READING TEXT
Documentation Revision Date: 2022-03-24

Dataset Version: 1

Summary

This dataset contains estimates of percent cover of tree, shrub, herb, and other (non-vegetation) lifeform classes and uncertainties for the conterminous U.S. (CONUS). The estimates were derived using quantile regression forest models and indicate the percent of ground covered by a vertical projection of each lifeform class ranging from 0 to 100 percent. Model input data included Landsat surface reflectance (SR) data and 165 airborne LiDAR datasets covering eight of the eleven terrestrial biomes of the conterminous U.S. and Alaska. Eighty-six of the LiDAR acquisitions are part of the NASA Goddard's LiDAR, Hyperspectral, and Thermal Imager (G-LiHT) airborne imager data collection; the remaining 79 sites were acquired by the National Science Foundation's National Ecological Observatory Network Airborne Observation Platform (NEON AOP). Acquisitions were selected based on the availability of the SR data for each G-LiHT and NEON dataset. The data are annual estimates from 1984 to 2018 and were tiled (425 tiles) using the CONUS Landsat Analysis Ready Data (ARD) grid scheme. Data are provided in GeoTIFF format.

There are 59,416 data files in GeoTIFF (*.tif) format included in this dataset that provide the percent of ground covered by a lifeform class. The file count is summarized by 59,416 files = (425 tiles x 35 years x 4 cover types) - 84 files removed owing to missing data, as there are 425 tiles that span the spatial extent of CONUS, each tile spans 35 years, and there are four cover types per year. Each file contains four bands.

Figure 1. Percent cover of trees (left) and shrubs (right) in 2018 for the southern Appalachian mountains of Tennessee, Virginia, North Carolina, and South Carolina. Areas shown cover four tiles. Source: LPC_h024v011_SC_2018_V01.tif, LPC_h024v012_SC_2018_V01.tif, LPC_h025v011_SC_2018_V01.tif, LPC_h025v012_SC_2018_V01.tif, LPC_h024v011_TC_2018_V01.tif, LPC_h024v012_TC_2018_V01.tif, LPC_h025v011_TC_2018_V01.tif, LPC_h025v012_TC_2018_V01.tif.

THE REQUEST
Copy word for word the passage of the dataset summary between "There are 59,416" and "contains four bands.", inclusive.

DATASET CONTENT
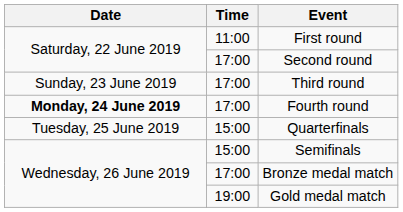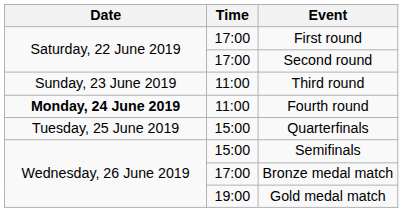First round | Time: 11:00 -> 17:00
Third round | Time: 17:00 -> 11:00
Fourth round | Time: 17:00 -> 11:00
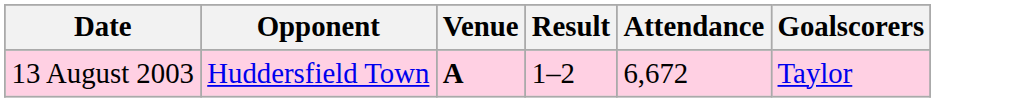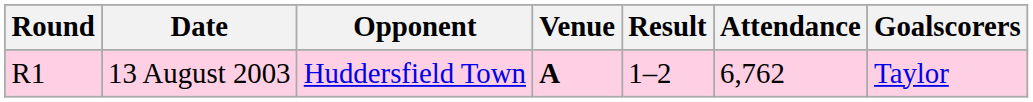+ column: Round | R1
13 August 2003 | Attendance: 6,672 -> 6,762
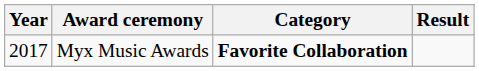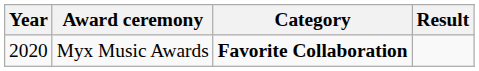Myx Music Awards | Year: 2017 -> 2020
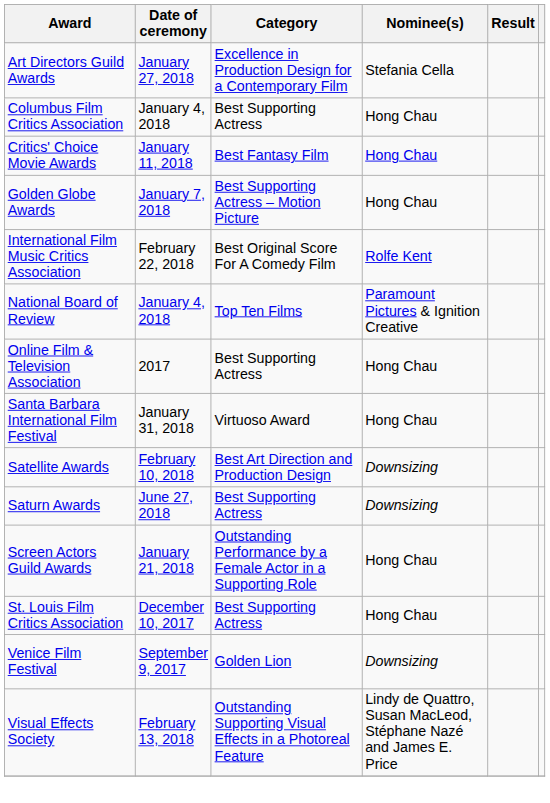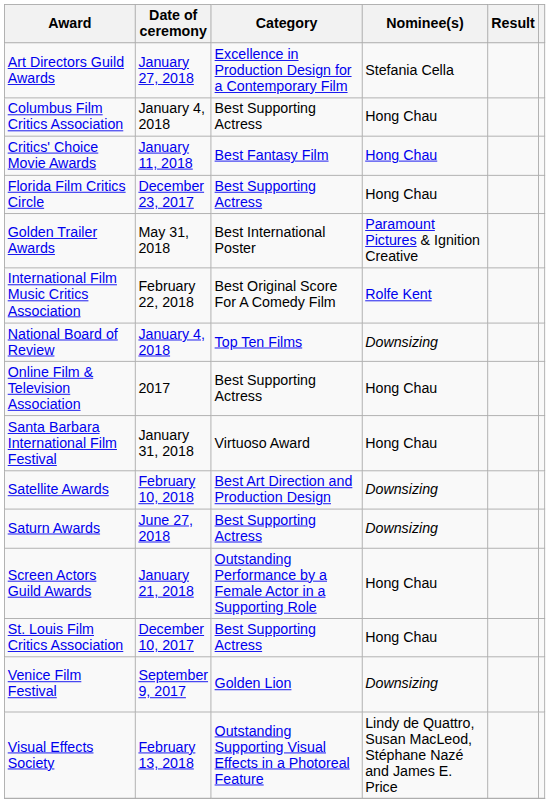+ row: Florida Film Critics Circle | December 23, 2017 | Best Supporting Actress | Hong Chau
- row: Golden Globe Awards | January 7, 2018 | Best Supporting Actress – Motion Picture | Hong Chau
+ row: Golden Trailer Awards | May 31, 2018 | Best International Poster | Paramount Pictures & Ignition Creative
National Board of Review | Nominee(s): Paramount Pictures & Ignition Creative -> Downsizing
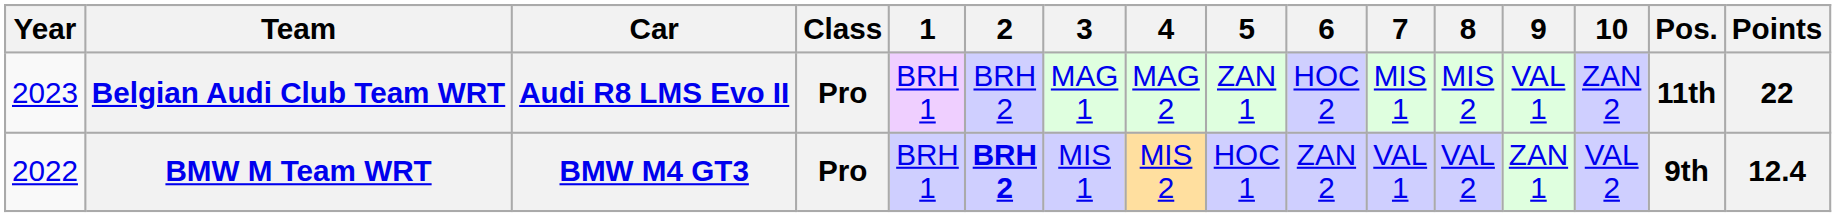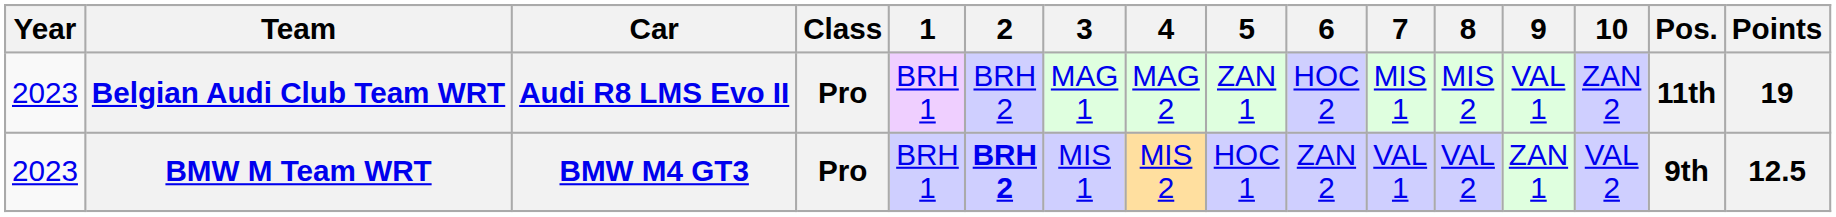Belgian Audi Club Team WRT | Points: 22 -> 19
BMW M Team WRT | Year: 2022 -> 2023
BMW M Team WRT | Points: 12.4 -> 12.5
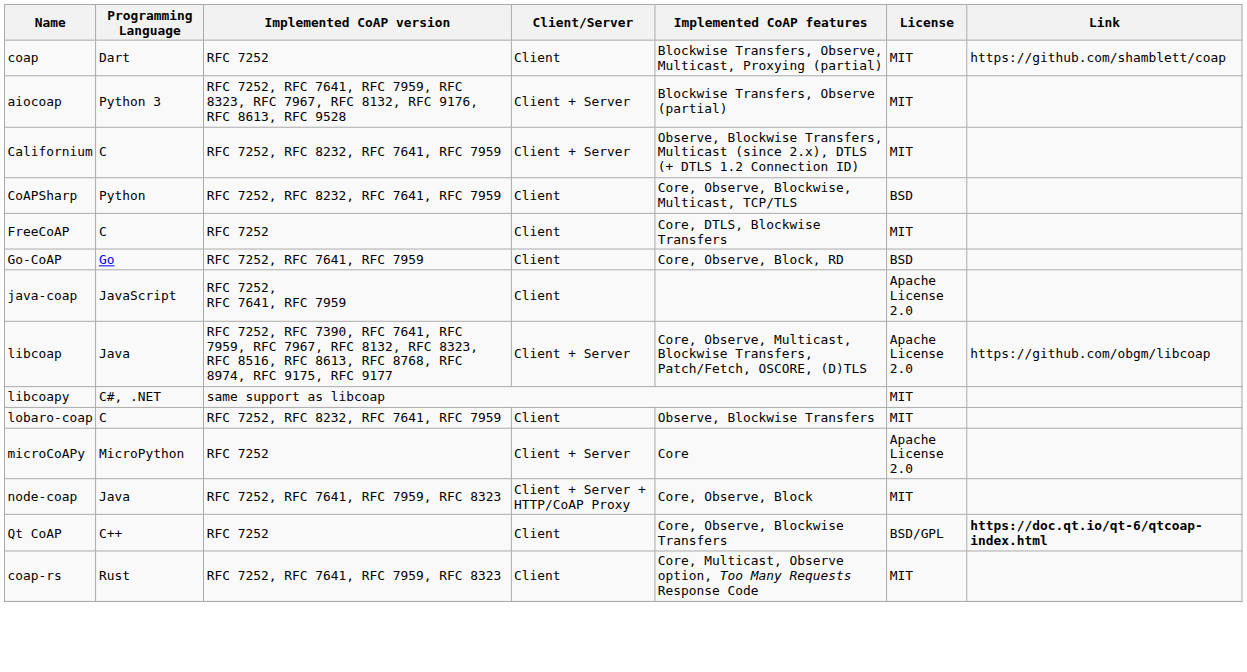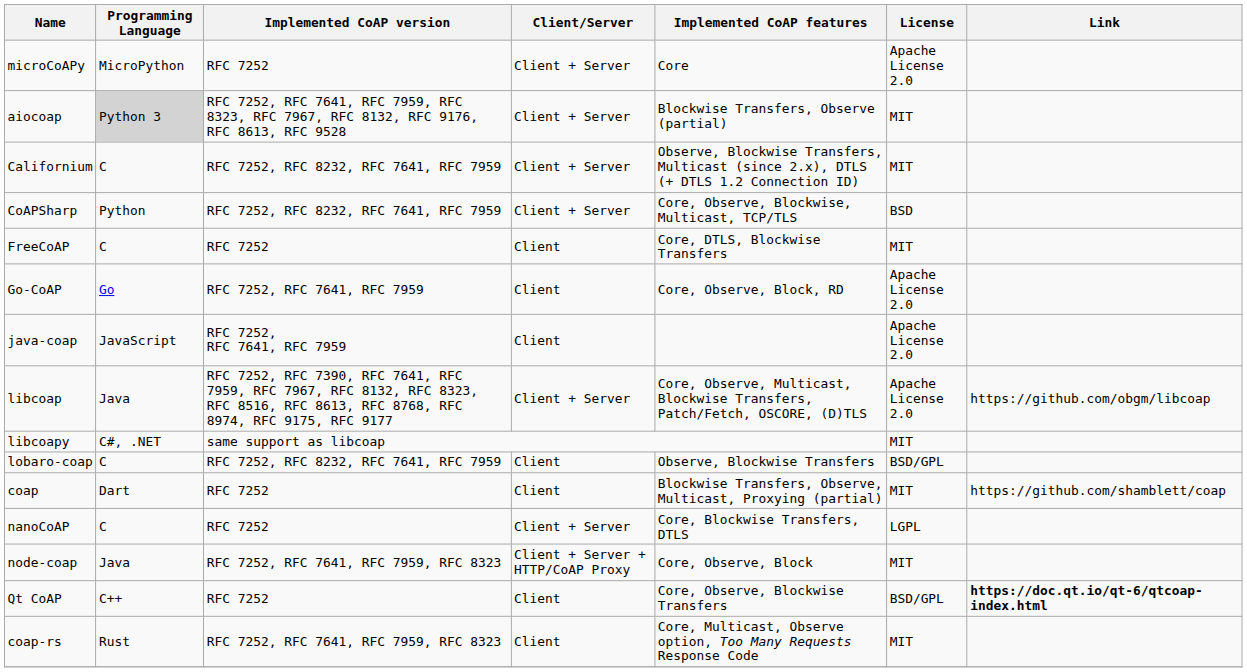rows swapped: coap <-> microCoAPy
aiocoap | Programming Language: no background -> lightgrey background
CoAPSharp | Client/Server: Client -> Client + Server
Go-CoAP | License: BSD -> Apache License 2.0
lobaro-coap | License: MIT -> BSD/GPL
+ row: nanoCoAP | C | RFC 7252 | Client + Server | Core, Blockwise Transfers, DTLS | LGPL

CORRECT RESULT
There are 59,416 data files in GeoTIFF (*.tif) format included in this dataset that provide the percent of ground covered by a lifeform class. The file count is summarized by 59,416 files = (425 tiles x 35 years x 4 cover types) - 84 files removed owing to missing data, as there are 425 tiles that span the spatial extent of CONUS, each tile spans 35 years, and there are four cover types per year. Each file contains four bands.